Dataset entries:

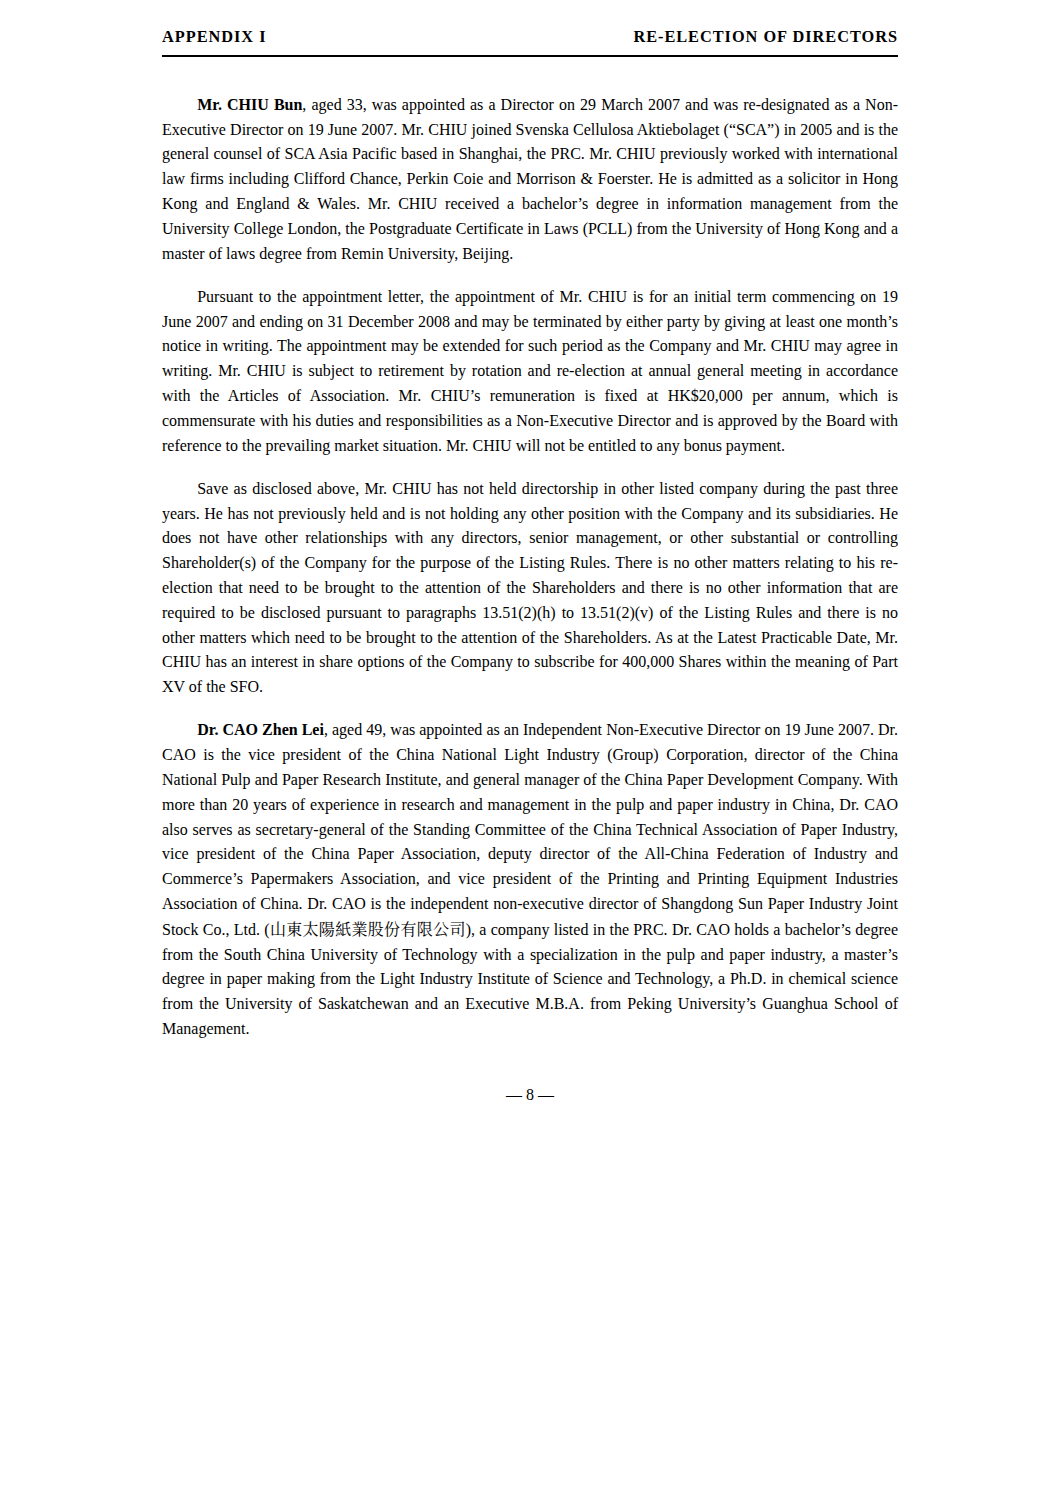APPENDIX I RE-ELECTION OF DIRECTORS
Mr. CHIU Bun, aged 33, was appointed as a Director on 29 March 2007 and was re-designated as a Non-Executive Director on 19 June 2007. Mr. CHIU joined Svenska Cellulosa Aktiebolaget (“SCA”) in 2005 and is the general counsel of SCA Asia Pacific based in Shanghai, the PRC. Mr. CHIU previously worked with international law firms including Clifford Chance, Perkin Coie and Morrison & Foerster. He is admitted as a solicitor in Hong Kong and England & Wales. Mr. CHIU received a bachelor’s degree in information management from the University College London, the Postgraduate Certificate in Laws (PCLL) from the University of Hong Kong and a master of laws degree from Remin University, Beijing.
Pursuant to the appointment letter, the appointment of Mr. CHIU is for an initial term commencing on 19 June 2007 and ending on 31 December 2008 and may be terminated by either party by giving at least one month’s notice in writing. The appointment may be extended for such period as the Company and Mr. CHIU may agree in writing. Mr. CHIU is subject to retirement by rotation and re-election at annual general meeting in accordance with the Articles of Association. Mr. CHIU’s remuneration is fixed at HK$20,000 per annum, which is commensurate with his duties and responsibilities as a Non-Executive Director and is approved by the Board with reference to the prevailing market situation. Mr. CHIU will not be entitled to any bonus payment.
Save as disclosed above, Mr. CHIU has not held directorship in other listed company during the past three years. He has not previously held and is not holding any other position with the Company and its subsidiaries. He does not have other relationships with any directors, senior management, or other substantial or controlling Shareholder(s) of the Company for the purpose of the Listing Rules. There is no other matters relating to his re-election that need to be brought to the attention of the Shareholders and there is no other information that are required to be disclosed pursuant to paragraphs 13.51(2)(h) to 13.51(2)(v) of the Listing Rules and there is no other matters which need to be brought to the attention of the Shareholders. As at the Latest Practicable Date, Mr. CHIU has an interest in share options of the Company to subscribe for 400,000 Shares within the meaning of Part XV of the SFO.
Dr. CAO Zhen Lei, aged 49, was appointed as an Independent Non-Executive Director on 19 June 2007. Dr. CAO is the vice president of the China National Light Industry (Group) Corporation, director of the China National Pulp and Paper Research Institute, and general manager of the China Paper Development Company. With more than 20 years of experience in research and management in the pulp and paper industry in China, Dr. CAO also serves as secretary-general of the Standing Committee of the China Technical Association of Paper Industry, vice president of the China Paper Association, deputy director of the All-China Federation of Industry and Commerce’s Papermakers Association, and vice president of the Printing and Printing Equipment Industries Association of China. Dr. CAO is the independent non-executive director of Shangdong Sun Paper Industry Joint Stock Co., Ltd. (山東太陽紙業股份有限公司), a company listed in the PRC. Dr. CAO holds a bachelor’s degree from the South China University of Technology with a specialization in the pulp and paper industry, a master’s degree in paper making from the Light Industry Institute of Science and Technology, a Ph.D. in chemical science from the University of Saskatchewan and an Executive M.B.A. from Peking University’s Guanghua School of Management.
— 8 —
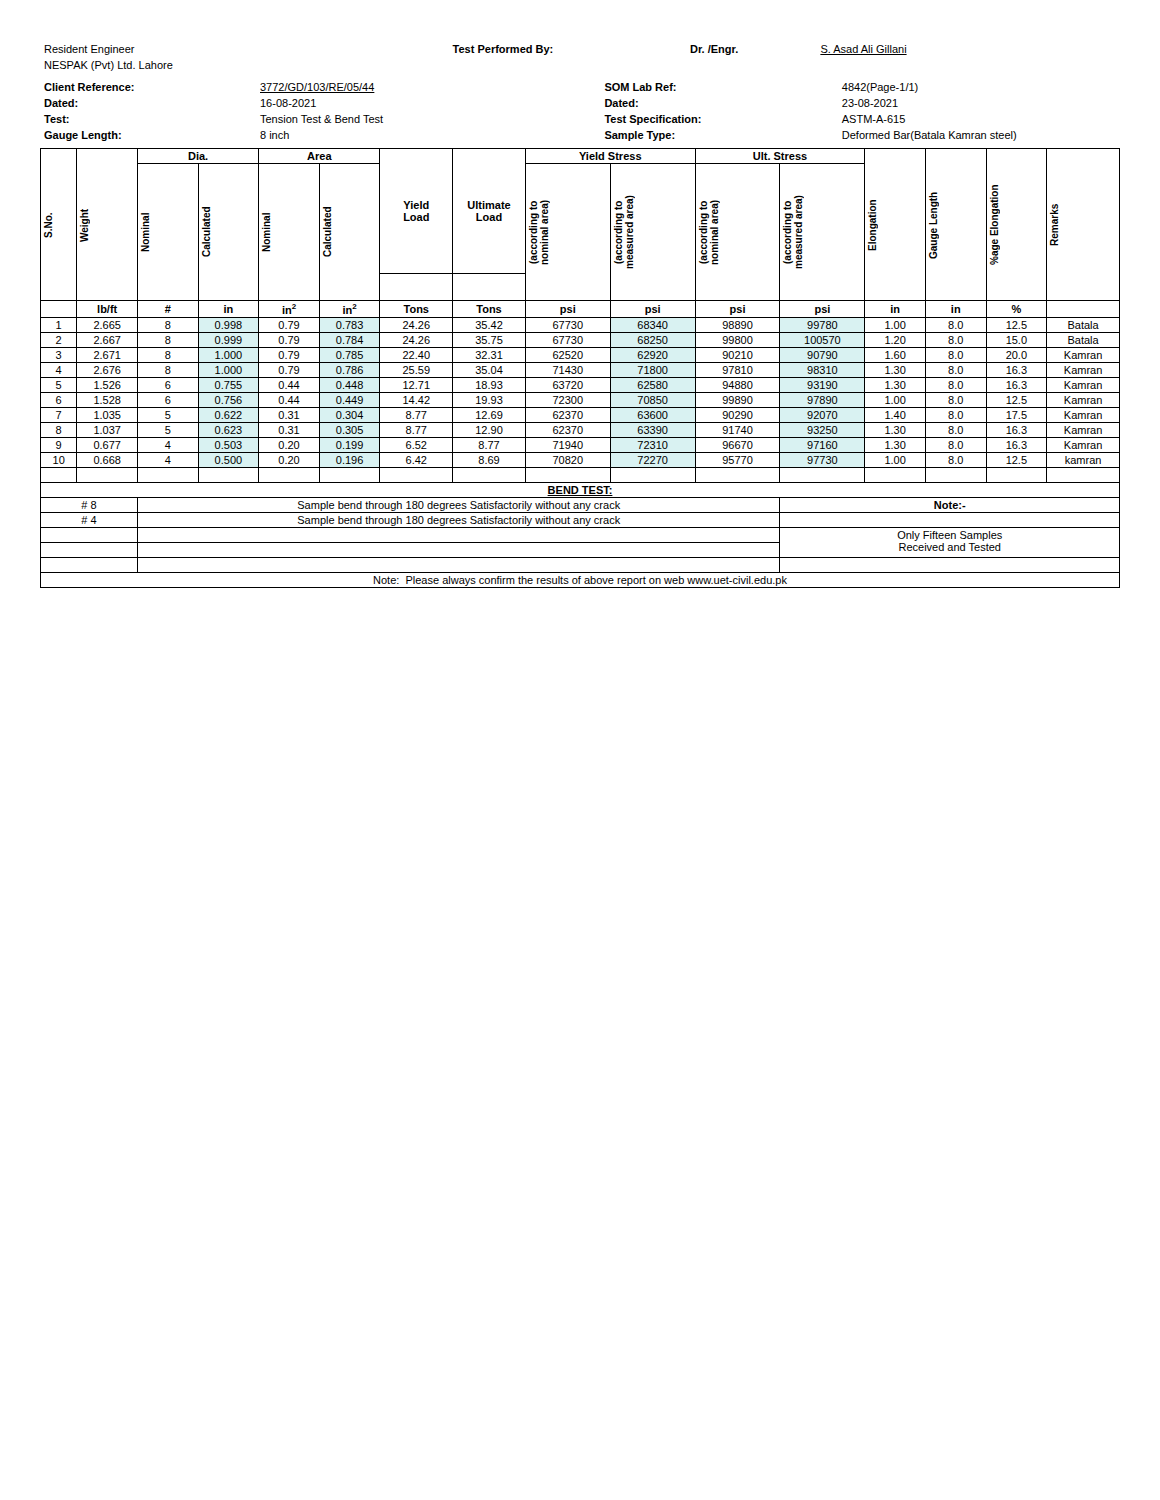| Resident Engineer | Test Performed By: | Dr. /Engr. | S. Asad Ali Gillani |
| NESPAK (Pvt) Ltd. Lahore | | | |
| Client Reference: | 3772/GD/103/RE/05/44 | SOM Lab Ref: | 4842(Page-1/1) |
| Dated: | 16-08-2021 | Dated: | 23-08-2021 |
| Test: | Tension Test & Bend Test | Test Specification: | ASTM-A-615 |
| Gauge Length: | 8 inch | Sample Type: | Deformed Bar(Batala Kamran steel) |
| S.No. | Weight | Dia. | Area | Yield Load | Ultimate Load | Yield Stress | Ult. Stress | Elongation | Gauge Length | %age Elongation | Remarks |
| --- | --- | --- | --- | --- | --- | --- | --- | --- | --- | --- | --- |
| Nominal | Calculated | Nominal | Calculated | (according to nominal area) | (according to measured area) | (according to nominal area) | (according to measured area) |
| | lb/ft | # | in | in 2 | in 2 | Tons | Tons | psi | psi | psi | psi | in | in | % | |
| 1 | 2.665 | 8 | 0.998 | 0.79 | 0.783 | 24.26 | 35.42 | 67730 | 68340 | 98890 | 99780 | 1.00 | 8.0 | 12.5 | Batala |
| 2 | 2.667 | 8 | 0.999 | 0.79 | 0.784 | 24.26 | 35.75 | 67730 | 68250 | 99800 | 100570 | 1.20 | 8.0 | 15.0 | Batala |
| 3 | 2.671 | 8 | 1.000 | 0.79 | 0.785 | 22.40 | 32.31 | 62520 | 62920 | 90210 | 90790 | 1.60 | 8.0 | 20.0 | Kamran |
| 4 | 2.676 | 8 | 1.000 | 0.79 | 0.786 | 25.59 | 35.04 | 71430 | 71800 | 97810 | 98310 | 1.30 | 8.0 | 16.3 | Kamran |
| 5 | 1.526 | 6 | 0.755 | 0.44 | 0.448 | 12.71 | 18.93 | 63720 | 62580 | 94880 | 93190 | 1.30 | 8.0 | 16.3 | Kamran |
| 6 | 1.528 | 6 | 0.756 | 0.44 | 0.449 | 14.42 | 19.93 | 72300 | 70850 | 99890 | 97890 | 1.00 | 8.0 | 12.5 | Kamran |
| 7 | 1.035 | 5 | 0.622 | 0.31 | 0.304 | 8.77 | 12.69 | 62370 | 63600 | 90290 | 92070 | 1.40 | 8.0 | 17.5 | Kamran |
| 8 | 1.037 | 5 | 0.623 | 0.31 | 0.305 | 8.77 | 12.90 | 62370 | 63390 | 91740 | 93250 | 1.30 | 8.0 | 16.3 | Kamran |
| 9 | 0.677 | 4 | 0.503 | 0.20 | 0.199 | 6.52 | 8.77 | 71940 | 72310 | 96670 | 97160 | 1.30 | 8.0 | 16.3 | Kamran |
| 10 | 0.668 | 4 | 0.500 | 0.20 | 0.196 | 6.42 | 8.69 | 70820 | 72270 | 95770 | 97730 | 1.00 | 8.0 | 12.5 | kamran |
| BEND TEST: |
| # 8 | Sample bend through 180 degrees Satisfactorily without any crack | Note:- |
| # 4 | Sample bend through 180 degrees Satisfactorily without any crack | |
| | | Only Fifteen Samples Received and Tested |
| Note: Please always confirm the results of above report on web www.uet-civil.edu.pk |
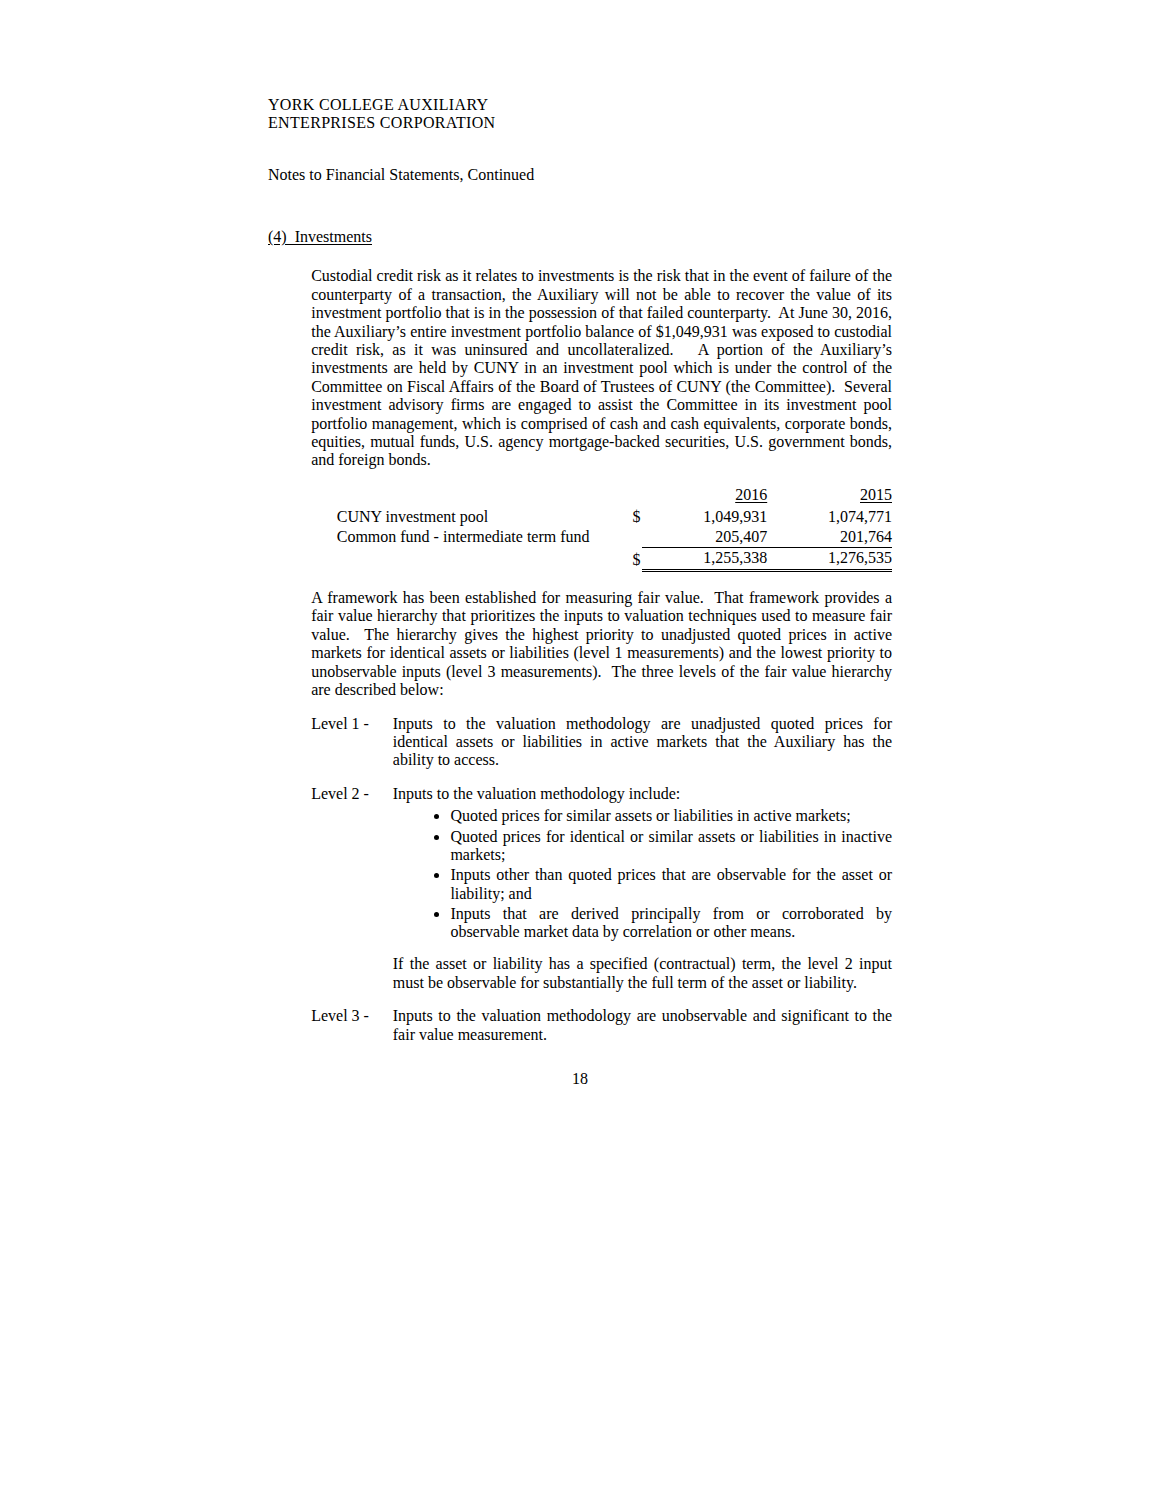YORK COLLEGE AUXILIARY
ENTERPRISES CORPORATION
Notes to Financial Statements, Continued
(4) Investments
Custodial credit risk as it relates to investments is the risk that in the event of failure of the counterparty of a transaction, the Auxiliary will not be able to recover the value of its investment portfolio that is in the possession of that failed counterparty. At June 30, 2016, the Auxiliary’s entire investment portfolio balance of $1,049,931 was exposed to custodial credit risk, as it was uninsured and uncollateralized. A portion of the Auxiliary’s investments are held by CUNY in an investment pool which is under the control of the Committee on Fiscal Affairs of the Board of Trustees of CUNY (the Committee). Several investment advisory firms are engaged to assist the Committee in its investment pool portfolio management, which is comprised of cash and cash equivalents, corporate bonds, equities, mutual funds, U.S. agency mortgage-backed securities, U.S. government bonds, and foreign bonds.
| | | 2016 | 2015 |
| --- | --- | --- | --- |
| CUNY investment pool | $ | 1,049,931 | 1,074,771 |
| Common fund - intermediate term fund | | 205,407 | 201,764 |
| | $ | 1,255,338 | 1,276,535 |
A framework has been established for measuring fair value. That framework provides a fair value hierarchy that prioritizes the inputs to valuation techniques used to measure fair value. The hierarchy gives the highest priority to unadjusted quoted prices in active markets for identical assets or liabilities (level 1 measurements) and the lowest priority to unobservable inputs (level 3 measurements). The three levels of the fair value hierarchy are described below:
Level 1 -
Inputs to the valuation methodology are unadjusted quoted prices for identical assets or liabilities in active markets that the Auxiliary has the ability to access.
Level 2 -
Inputs to the valuation methodology include:
Quoted prices for similar assets or liabilities in active markets;
Quoted prices for identical or similar assets or liabilities in inactive markets;
Inputs other than quoted prices that are observable for the asset or liability; and
Inputs that are derived principally from or corroborated by observable market data by correlation or other means.
If the asset or liability has a specified (contractual) term, the level 2 input must be observable for substantially the full term of the asset or liability.
Level 3 -
Inputs to the valuation methodology are unobservable and significant to the fair value measurement.
18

**Problem requirements**
From the records above, extract exactly and only the lines that begin at the line with "Lahore | | | |" and stop after the line with "15.0 | Batala |".

**Answer**
| NESPAK (Pvt) Ltd. Lahore | | | |
| Client Reference: | 3772/GD/103/RE/05/44 | SOM Lab Ref: | 4842(Page-1/1) |
| Dated: | 16-08-2021 | Dated: | 23-08-2021 |
| Test: | Tension Test & Bend Test | Test Specification: | ASTM-A-615 |
| Gauge Length: | 8 inch | Sample Type: | Deformed Bar(Batala Kamran steel) |
| S.No. | Weight | Dia. | Area | Yield Load | Ultimate Load | Yield Stress | Ult. Stress | Elongation | Gauge Length | %age Elongation | Remarks |
| --- | --- | --- | --- | --- | --- | --- | --- | --- | --- | --- | --- |
| Nominal | Calculated | Nominal | Calculated | (according to nominal area) | (according to measured area) | (according to nominal area) | (according to measured area) |
| | lb/ft | # | in | in 2 | in 2 | Tons | Tons | psi | psi | psi | psi | in | in | % | |
| 1 | 2.665 | 8 | 0.998 | 0.79 | 0.783 | 24.26 | 35.42 | 67730 | 68340 | 98890 | 99780 | 1.00 | 8.0 | 12.5 | Batala |
| 2 | 2.667 | 8 | 0.999 | 0.79 | 0.784 | 24.26 | 35.75 | 67730 | 68250 | 99800 | 100570 | 1.20 | 8.0 | 15.0 | Batala |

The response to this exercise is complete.